Hacker says beyond being more customer-friendly, the 8-speed automatic that BMW currently fits in the super-sporty 543-horsepower M4 CSL performs better than a DCT on top of that. “It’s faster shifting and on the other side, we also use this automatic in the new M4 GTR race car,” Hacker said.

So what does that mean for the much-loved manual gearbox? For now, it’s safe in the current M2, which has a ways to go before fading out. After that, it’s anyone’s guess, but Hacker hints that its days are numbered. “It’s now manual or automatic, and automatic electrified for the future.”

This is in line with BMWs increasing moves into electrification. Current vehicles like the i4, i7 and iX are proving to embody all of what people expect from a Bimmer, so the loss of a manual might be acceptable so long as these satisfy their branding as “The Ultimate Driving Machines.”

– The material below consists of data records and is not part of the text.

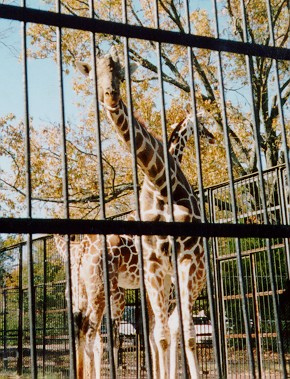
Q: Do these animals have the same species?
A: Yes, all the animals are giraffes.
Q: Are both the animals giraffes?
A: Yes, all the animals are giraffes.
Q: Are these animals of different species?
A: No, all the animals are giraffes.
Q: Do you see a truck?
A: No, there are no trucks.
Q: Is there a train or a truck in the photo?
A: No, there are no trucks or trains.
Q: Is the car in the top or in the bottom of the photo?
A: The car is in the bottom of the image.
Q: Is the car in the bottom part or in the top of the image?
A: The car is in the bottom of the image.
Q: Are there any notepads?
A: No, there are no notepads.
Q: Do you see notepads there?
A: No, there are no notepads.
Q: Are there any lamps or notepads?
A: No, there are no notepads or lamps.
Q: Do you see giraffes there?
A: Yes, there is a giraffe.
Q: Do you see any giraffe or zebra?
A: Yes, there is a giraffe.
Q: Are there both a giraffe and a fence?
A: Yes, there are both a giraffe and a fence.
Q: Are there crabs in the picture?
A: No, there are no crabs.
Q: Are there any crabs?
A: No, there are no crabs.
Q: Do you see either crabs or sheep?
A: No, there are no crabs or sheep.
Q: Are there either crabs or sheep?
A: No, there are no crabs or sheep.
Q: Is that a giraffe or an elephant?
A: That is a giraffe.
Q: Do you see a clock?
A: No, there are no clocks.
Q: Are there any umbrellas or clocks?
A: No, there are no clocks or umbrellas.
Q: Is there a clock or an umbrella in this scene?
A: No, there are no clocks or umbrellas.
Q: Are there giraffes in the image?
A: Yes, there is a giraffe.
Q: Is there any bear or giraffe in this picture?
A: Yes, there is a giraffe.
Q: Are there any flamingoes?
A: No, there are no flamingoes.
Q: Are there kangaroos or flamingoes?
A: No, there are no flamingoes or kangaroos.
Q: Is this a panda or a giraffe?
A: This is a giraffe.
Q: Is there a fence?
A: Yes, there is a fence.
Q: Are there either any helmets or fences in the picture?
A: Yes, there is a fence.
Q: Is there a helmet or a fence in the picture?
A: Yes, there is a fence.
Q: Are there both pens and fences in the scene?
A: No, there is a fence but no pens.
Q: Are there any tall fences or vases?
A: Yes, there is a tall fence.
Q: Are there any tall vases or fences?
A: Yes, there is a tall fence.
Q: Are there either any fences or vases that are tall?
A: Yes, the fence is tall.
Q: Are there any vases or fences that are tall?
A: Yes, the fence is tall.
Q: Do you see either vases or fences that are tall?
A: Yes, the fence is tall.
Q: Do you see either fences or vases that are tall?
A: Yes, the fence is tall.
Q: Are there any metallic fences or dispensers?
A: Yes, there is a metal fence.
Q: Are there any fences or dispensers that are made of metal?
A: Yes, the fence is made of metal.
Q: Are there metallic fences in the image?
A: Yes, there is a metal fence.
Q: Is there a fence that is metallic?
A: Yes, there is a fence that is metallic.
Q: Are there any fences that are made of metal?
A: Yes, there is a fence that is made of metal.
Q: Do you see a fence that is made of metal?
A: Yes, there is a fence that is made of metal.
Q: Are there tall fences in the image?
A: Yes, there is a tall fence.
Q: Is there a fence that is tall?
A: Yes, there is a fence that is tall.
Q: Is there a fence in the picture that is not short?
A: Yes, there is a tall fence.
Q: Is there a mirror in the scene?
A: No, there are no mirrors.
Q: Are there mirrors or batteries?
A: No, there are no mirrors or batteries.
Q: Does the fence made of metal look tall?
A: Yes, the fence is tall.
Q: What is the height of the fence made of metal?
A: The fence is tall.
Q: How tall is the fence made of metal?
A: The fence is tall.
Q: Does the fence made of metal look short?
A: No, the fence is tall.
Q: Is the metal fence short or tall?
A: The fence is tall.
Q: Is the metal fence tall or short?
A: The fence is tall.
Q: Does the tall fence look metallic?
A: Yes, the fence is metallic.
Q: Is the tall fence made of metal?
A: Yes, the fence is made of metal.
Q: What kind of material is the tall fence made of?
A: The fence is made of metal.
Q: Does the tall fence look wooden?
A: No, the fence is metallic.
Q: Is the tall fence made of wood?
A: No, the fence is made of metal.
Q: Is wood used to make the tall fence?
A: No, the fence is made of metal.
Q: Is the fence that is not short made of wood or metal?
A: The fence is made of metal.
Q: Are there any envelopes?
A: No, there are no envelopes.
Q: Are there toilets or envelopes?
A: No, there are no envelopes or toilets.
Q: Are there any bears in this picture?
A: No, there are no bears.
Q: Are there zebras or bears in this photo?
A: No, there are no bears or zebras.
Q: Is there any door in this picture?
A: Yes, there is a door.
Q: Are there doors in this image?
A: Yes, there is a door.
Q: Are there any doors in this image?
A: Yes, there is a door.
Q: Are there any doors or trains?
A: Yes, there is a door.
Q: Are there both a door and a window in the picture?
A: No, there is a door but no windows.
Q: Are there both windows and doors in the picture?
A: No, there is a door but no windows.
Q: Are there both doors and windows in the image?
A: No, there is a door but no windows.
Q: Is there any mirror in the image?
A: No, there are no mirrors.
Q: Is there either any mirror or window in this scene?
A: No, there are no mirrors or windows.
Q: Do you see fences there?
A: Yes, there is a fence.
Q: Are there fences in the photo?
A: Yes, there is a fence.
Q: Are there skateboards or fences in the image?
A: Yes, there is a fence.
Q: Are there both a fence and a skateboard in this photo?
A: No, there is a fence but no skateboards.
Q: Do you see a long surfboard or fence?
A: Yes, there is a long fence.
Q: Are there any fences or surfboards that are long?
A: Yes, the fence is long.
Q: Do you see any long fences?
A: Yes, there is a long fence.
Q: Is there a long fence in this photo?
A: Yes, there is a long fence.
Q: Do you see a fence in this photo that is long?
A: Yes, there is a long fence.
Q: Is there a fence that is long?
A: Yes, there is a fence that is long.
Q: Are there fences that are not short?
A: Yes, there is a long fence.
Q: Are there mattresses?
A: No, there are no mattresses.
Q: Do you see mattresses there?
A: No, there are no mattresses.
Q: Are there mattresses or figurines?
A: No, there are no mattresses or figurines.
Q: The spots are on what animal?
A: The spots are on the giraffe.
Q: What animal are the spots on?
A: The spots are on the giraffe.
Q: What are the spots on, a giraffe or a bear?
A: The spots are on a giraffe.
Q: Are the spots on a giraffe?
A: Yes, the spots are on a giraffe.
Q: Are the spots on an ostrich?
A: No, the spots are on a giraffe.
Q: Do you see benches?
A: No, there are no benches.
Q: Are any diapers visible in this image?
A: No, there are no diapers.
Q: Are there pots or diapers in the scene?
A: No, there are no diapers or pots.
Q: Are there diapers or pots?
A: No, there are no diapers or pots.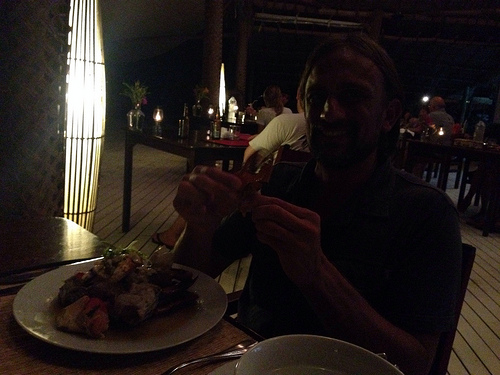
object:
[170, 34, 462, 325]
man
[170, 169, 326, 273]
hands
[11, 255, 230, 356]
plate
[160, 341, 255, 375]
utensils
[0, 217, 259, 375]
table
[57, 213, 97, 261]
reflections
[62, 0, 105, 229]
light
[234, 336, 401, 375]
bowl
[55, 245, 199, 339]
food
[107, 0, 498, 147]
background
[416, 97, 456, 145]
people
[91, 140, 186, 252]
floor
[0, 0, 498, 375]
restaurant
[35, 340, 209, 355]
white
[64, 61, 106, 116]
bright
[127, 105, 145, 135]
vase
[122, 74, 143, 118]
plant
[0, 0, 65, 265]
brown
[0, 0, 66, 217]
fence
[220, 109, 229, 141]
glass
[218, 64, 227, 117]
candle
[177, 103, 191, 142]
wine glass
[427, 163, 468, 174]
carpet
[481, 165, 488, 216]
black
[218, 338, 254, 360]
handle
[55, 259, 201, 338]
meats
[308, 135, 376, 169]
beard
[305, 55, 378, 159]
face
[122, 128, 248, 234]
wood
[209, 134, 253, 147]
place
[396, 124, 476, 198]
tables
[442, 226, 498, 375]
floors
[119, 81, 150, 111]
flower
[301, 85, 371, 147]
smiling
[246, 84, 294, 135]
couple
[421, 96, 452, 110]
bald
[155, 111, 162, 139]
lit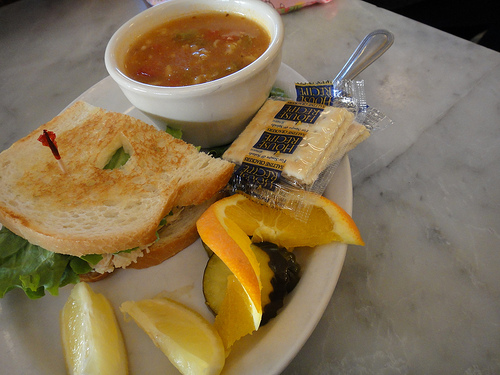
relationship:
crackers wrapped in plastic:
[221, 75, 383, 207] [223, 80, 393, 223]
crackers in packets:
[221, 75, 383, 207] [221, 80, 391, 222]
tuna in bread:
[93, 245, 151, 265] [15, 103, 225, 251]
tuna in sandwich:
[93, 245, 151, 265] [0, 98, 235, 298]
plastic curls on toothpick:
[38, 125, 58, 152] [28, 125, 75, 174]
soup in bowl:
[123, 8, 270, 79] [103, 1, 280, 128]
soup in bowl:
[123, 12, 270, 89] [93, 3, 323, 118]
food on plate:
[3, 93, 235, 310] [2, 44, 366, 373]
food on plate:
[50, 276, 132, 371] [2, 44, 366, 373]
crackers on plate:
[216, 77, 396, 224] [2, 44, 366, 373]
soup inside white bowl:
[177, 22, 244, 62] [173, 7, 295, 139]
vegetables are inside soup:
[156, 24, 257, 83] [128, 15, 268, 88]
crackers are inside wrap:
[216, 77, 396, 224] [205, 146, 352, 217]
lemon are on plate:
[49, 282, 226, 372] [2, 44, 366, 373]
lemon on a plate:
[119, 288, 233, 369] [2, 44, 366, 373]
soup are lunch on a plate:
[123, 12, 270, 89] [2, 44, 366, 373]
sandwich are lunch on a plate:
[0, 98, 235, 298] [2, 44, 366, 373]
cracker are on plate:
[224, 97, 366, 191] [2, 44, 366, 373]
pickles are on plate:
[196, 238, 302, 321] [2, 44, 366, 373]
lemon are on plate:
[60, 282, 226, 375] [28, 57, 348, 364]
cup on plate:
[100, 3, 289, 141] [2, 44, 366, 373]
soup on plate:
[123, 8, 270, 79] [2, 44, 366, 373]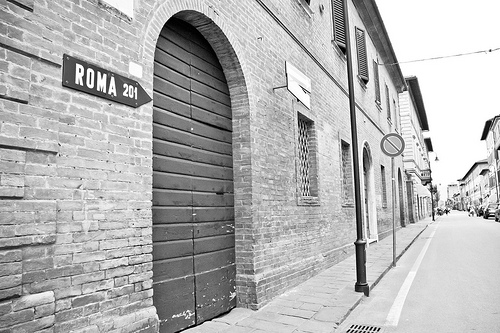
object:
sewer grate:
[344, 324, 383, 331]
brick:
[18, 102, 60, 126]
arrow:
[60, 52, 157, 108]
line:
[385, 214, 444, 330]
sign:
[380, 133, 406, 157]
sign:
[284, 60, 313, 95]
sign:
[60, 53, 152, 110]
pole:
[388, 158, 398, 269]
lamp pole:
[340, 3, 376, 294]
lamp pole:
[428, 181, 436, 222]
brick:
[100, 237, 145, 254]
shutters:
[356, 27, 369, 82]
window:
[356, 26, 370, 89]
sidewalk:
[179, 214, 437, 331]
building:
[447, 112, 498, 222]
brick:
[111, 111, 151, 132]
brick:
[124, 171, 150, 193]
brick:
[266, 182, 295, 195]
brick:
[263, 113, 281, 130]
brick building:
[0, 2, 441, 333]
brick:
[80, 177, 117, 206]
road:
[337, 210, 500, 333]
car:
[482, 201, 496, 219]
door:
[149, 19, 237, 331]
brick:
[32, 232, 75, 256]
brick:
[20, 136, 77, 166]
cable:
[382, 48, 496, 67]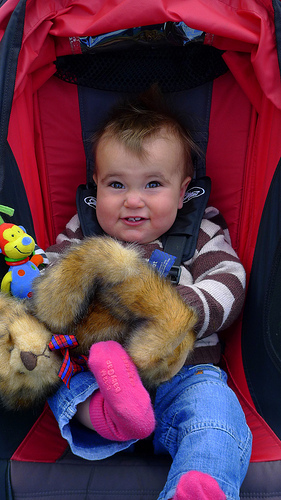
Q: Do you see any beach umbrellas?
A: No, there are no beach umbrellas.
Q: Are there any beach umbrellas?
A: No, there are no beach umbrellas.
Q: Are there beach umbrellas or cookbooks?
A: No, there are no beach umbrellas or cookbooks.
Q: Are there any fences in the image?
A: No, there are no fences.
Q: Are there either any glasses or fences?
A: No, there are no fences or glasses.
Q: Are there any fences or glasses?
A: No, there are no fences or glasses.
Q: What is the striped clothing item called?
A: The clothing item is a shirt.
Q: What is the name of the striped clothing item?
A: The clothing item is a shirt.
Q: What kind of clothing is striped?
A: The clothing is a shirt.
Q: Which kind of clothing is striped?
A: The clothing is a shirt.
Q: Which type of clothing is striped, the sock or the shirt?
A: The shirt is striped.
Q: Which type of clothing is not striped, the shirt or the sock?
A: The sock is not striped.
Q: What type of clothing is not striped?
A: The clothing is a sock.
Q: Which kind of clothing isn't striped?
A: The clothing is a sock.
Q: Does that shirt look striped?
A: Yes, the shirt is striped.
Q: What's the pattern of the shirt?
A: The shirt is striped.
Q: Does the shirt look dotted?
A: No, the shirt is striped.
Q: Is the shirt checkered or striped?
A: The shirt is striped.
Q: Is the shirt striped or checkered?
A: The shirt is striped.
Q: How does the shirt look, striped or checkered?
A: The shirt is striped.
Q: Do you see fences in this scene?
A: No, there are no fences.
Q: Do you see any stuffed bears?
A: Yes, there is a stuffed bear.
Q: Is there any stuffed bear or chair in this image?
A: Yes, there is a stuffed bear.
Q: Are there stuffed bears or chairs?
A: Yes, there is a stuffed bear.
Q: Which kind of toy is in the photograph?
A: The toy is a stuffed bear.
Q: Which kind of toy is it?
A: The toy is a stuffed bear.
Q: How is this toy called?
A: This is a stuffed bear.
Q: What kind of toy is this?
A: This is a stuffed bear.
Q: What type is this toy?
A: This is a stuffed bear.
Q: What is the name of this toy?
A: This is a stuffed bear.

Manual gearboxes have long been under threat, so it’s not much of a surprise to learn that rowing your own gears in a BMW will soon be a thing of the past. Manufacturers like Toyota, in the meantime, have hopes that they can keep the manual alive in an EV world, albeit more in spirit than in actual function.

As for the DCT, it currently lives on as an important component in vehicles like Porsche, where it’s known as the Porsche Doppel Kupplungs getriebe or PDK while sibling brand Audi has its S-Tronic double-clutch in use. With that said, these are also brands making big leaps into the world of electricity, so while the DCT kicks on for now, it, along transmissions as a whole, could be going the way of the engine starting crank sooner than we think.